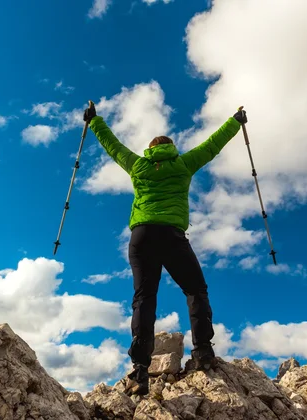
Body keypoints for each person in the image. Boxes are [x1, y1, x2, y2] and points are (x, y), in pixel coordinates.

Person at [82, 101, 247, 396]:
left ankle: (141, 370)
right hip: (172, 236)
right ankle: (203, 352)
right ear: (171, 147)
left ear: (150, 149)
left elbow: (112, 145)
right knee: (195, 289)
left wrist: (94, 120)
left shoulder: (138, 164)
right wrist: (235, 120)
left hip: (142, 236)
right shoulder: (182, 164)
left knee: (144, 299)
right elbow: (213, 144)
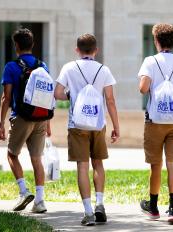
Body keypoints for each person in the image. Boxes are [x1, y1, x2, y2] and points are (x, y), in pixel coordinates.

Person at [54, 33, 120, 226]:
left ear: (77, 50)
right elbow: (110, 100)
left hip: (77, 124)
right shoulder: (104, 70)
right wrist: (116, 126)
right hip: (98, 124)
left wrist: (73, 96)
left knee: (82, 166)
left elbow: (58, 93)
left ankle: (88, 212)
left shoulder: (69, 67)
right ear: (96, 50)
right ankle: (100, 204)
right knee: (98, 163)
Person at [138, 23, 173, 224]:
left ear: (156, 40)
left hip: (154, 121)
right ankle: (172, 209)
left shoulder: (150, 61)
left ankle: (153, 208)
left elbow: (143, 88)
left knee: (155, 165)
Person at [0, 28, 51, 213]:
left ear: (17, 46)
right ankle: (40, 201)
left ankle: (23, 192)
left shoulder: (11, 67)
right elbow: (46, 96)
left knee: (12, 154)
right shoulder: (42, 65)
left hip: (21, 117)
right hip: (41, 118)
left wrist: (1, 122)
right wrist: (48, 123)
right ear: (33, 44)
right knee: (37, 159)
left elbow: (6, 97)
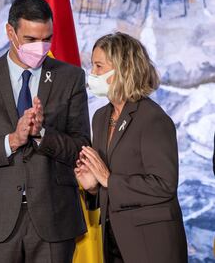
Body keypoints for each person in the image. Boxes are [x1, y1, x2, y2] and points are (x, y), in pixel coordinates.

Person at [0, 0, 91, 263]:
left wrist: (42, 134)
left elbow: (80, 148)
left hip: (54, 218)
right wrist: (12, 140)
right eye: (31, 39)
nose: (40, 47)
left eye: (46, 39)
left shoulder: (71, 78)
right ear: (10, 32)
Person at [75, 32, 188, 263]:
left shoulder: (153, 119)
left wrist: (107, 179)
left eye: (98, 66)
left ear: (123, 69)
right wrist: (93, 188)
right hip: (113, 240)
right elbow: (108, 185)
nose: (92, 74)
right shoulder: (100, 116)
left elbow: (164, 185)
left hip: (151, 243)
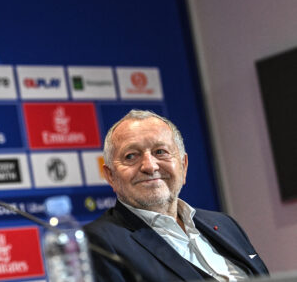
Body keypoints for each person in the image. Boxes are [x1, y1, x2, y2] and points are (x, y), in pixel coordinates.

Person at [84, 110, 269, 282]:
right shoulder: (97, 243)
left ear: (184, 166)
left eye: (160, 152)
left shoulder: (225, 224)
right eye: (131, 156)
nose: (150, 166)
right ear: (111, 176)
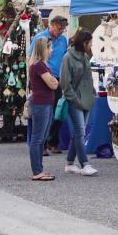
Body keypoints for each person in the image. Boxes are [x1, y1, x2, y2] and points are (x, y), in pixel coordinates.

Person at [28, 15, 69, 154]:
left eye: (63, 29)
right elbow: (31, 57)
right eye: (59, 28)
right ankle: (43, 144)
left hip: (57, 78)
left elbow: (64, 59)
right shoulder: (40, 38)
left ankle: (53, 141)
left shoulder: (63, 40)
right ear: (51, 25)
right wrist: (31, 79)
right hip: (42, 78)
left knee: (59, 111)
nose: (61, 31)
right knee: (45, 112)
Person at [60, 29, 98, 176]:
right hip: (75, 100)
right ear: (84, 42)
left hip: (87, 99)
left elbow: (88, 77)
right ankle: (85, 164)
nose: (92, 45)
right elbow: (65, 82)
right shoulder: (67, 58)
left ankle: (69, 163)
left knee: (78, 133)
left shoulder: (85, 56)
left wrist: (93, 92)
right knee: (80, 133)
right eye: (90, 42)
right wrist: (74, 99)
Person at [28, 37, 59, 181]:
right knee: (37, 138)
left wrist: (54, 81)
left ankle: (39, 169)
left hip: (45, 103)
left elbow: (54, 83)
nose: (51, 50)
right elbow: (53, 84)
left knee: (41, 138)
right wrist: (54, 81)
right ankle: (36, 171)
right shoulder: (39, 65)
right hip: (41, 104)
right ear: (44, 49)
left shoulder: (42, 65)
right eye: (49, 47)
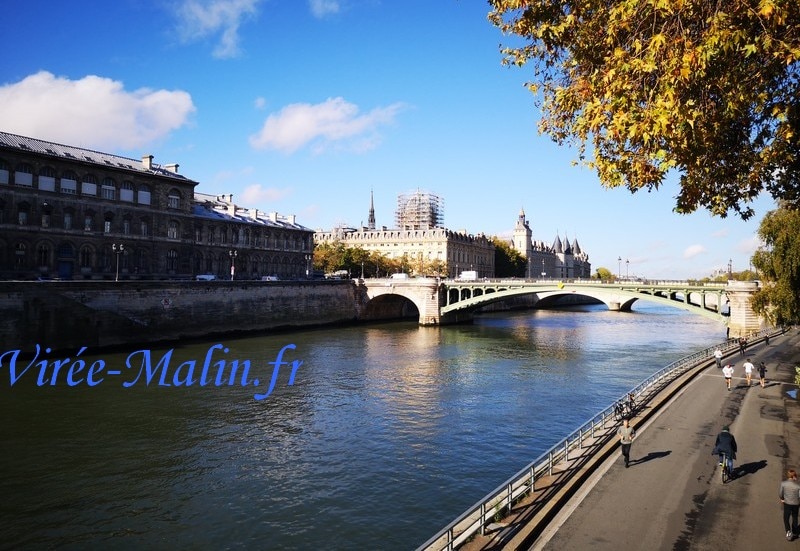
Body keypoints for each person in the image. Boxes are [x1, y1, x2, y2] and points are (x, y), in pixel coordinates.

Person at [780, 469, 800, 541]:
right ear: (794, 476)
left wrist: (782, 499)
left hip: (787, 503)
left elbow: (780, 493)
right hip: (796, 504)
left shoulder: (783, 483)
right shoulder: (798, 486)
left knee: (786, 518)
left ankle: (788, 531)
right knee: (795, 517)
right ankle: (795, 532)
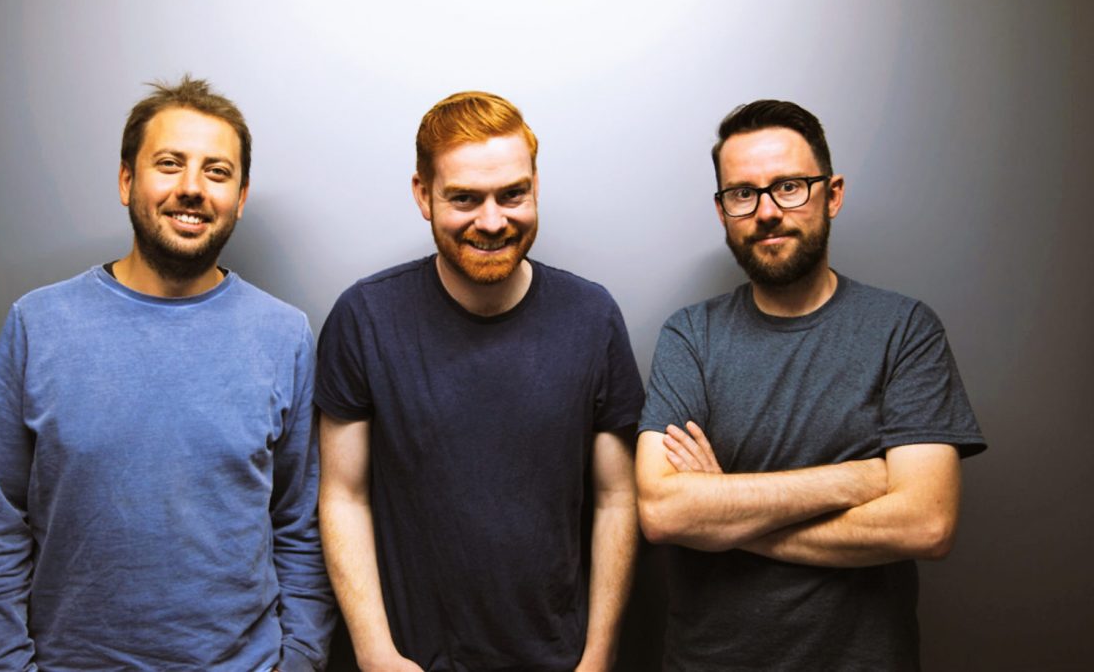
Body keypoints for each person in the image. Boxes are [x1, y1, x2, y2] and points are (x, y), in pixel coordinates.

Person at [0, 76, 334, 671]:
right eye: (169, 164)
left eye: (216, 171)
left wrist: (300, 661)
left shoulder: (285, 335)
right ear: (127, 180)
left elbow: (299, 529)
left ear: (240, 194)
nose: (191, 188)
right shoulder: (39, 324)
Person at [636, 99, 986, 671]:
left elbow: (926, 522)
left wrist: (726, 520)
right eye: (742, 194)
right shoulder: (690, 337)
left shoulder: (903, 330)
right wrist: (857, 479)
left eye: (790, 186)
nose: (767, 211)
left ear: (833, 193)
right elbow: (663, 513)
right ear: (723, 210)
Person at [316, 91, 645, 671]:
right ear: (424, 196)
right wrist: (374, 654)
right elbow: (344, 495)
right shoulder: (365, 318)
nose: (491, 222)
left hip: (559, 659)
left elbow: (618, 499)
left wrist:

════════════════

▸ Task instructions:
Restate the lines of the records exactly, starting at the first and stopping after the line with "right knee: (98, 163)". Leave out any picture.

▸ Solution for this problem:
Body keypoints for each person in the image. Boxes are [x1, y1, x2, y2] and points are (x, y), in pixel coordinates.

Person at [82, 101, 247, 396]:
left ankle: (141, 370)
right hip: (172, 236)
right ankle: (203, 352)
right ear: (171, 147)
left ear: (150, 149)
left elbow: (112, 145)
right knee: (195, 289)
left wrist: (94, 120)
left shoulder: (138, 164)
right wrist: (235, 120)
left hip: (142, 236)
right shoulder: (182, 164)
left knee: (144, 299)
right elbow: (213, 144)
Body keypoints for each person in the image. Boxes are [x1, y1, x2, y2] and points are (x, y), in pixel coordinates.

Person at [54, 33, 120, 226]:
left ear: (77, 50)
right elbow: (110, 100)
left hip: (77, 124)
right shoulder: (104, 70)
right wrist: (116, 126)
right hip: (98, 124)
left wrist: (73, 96)
left knee: (82, 166)
left elbow: (58, 93)
left ankle: (88, 212)
left shoulder: (69, 67)
right ear: (96, 50)
right ankle: (100, 204)
right knee: (98, 163)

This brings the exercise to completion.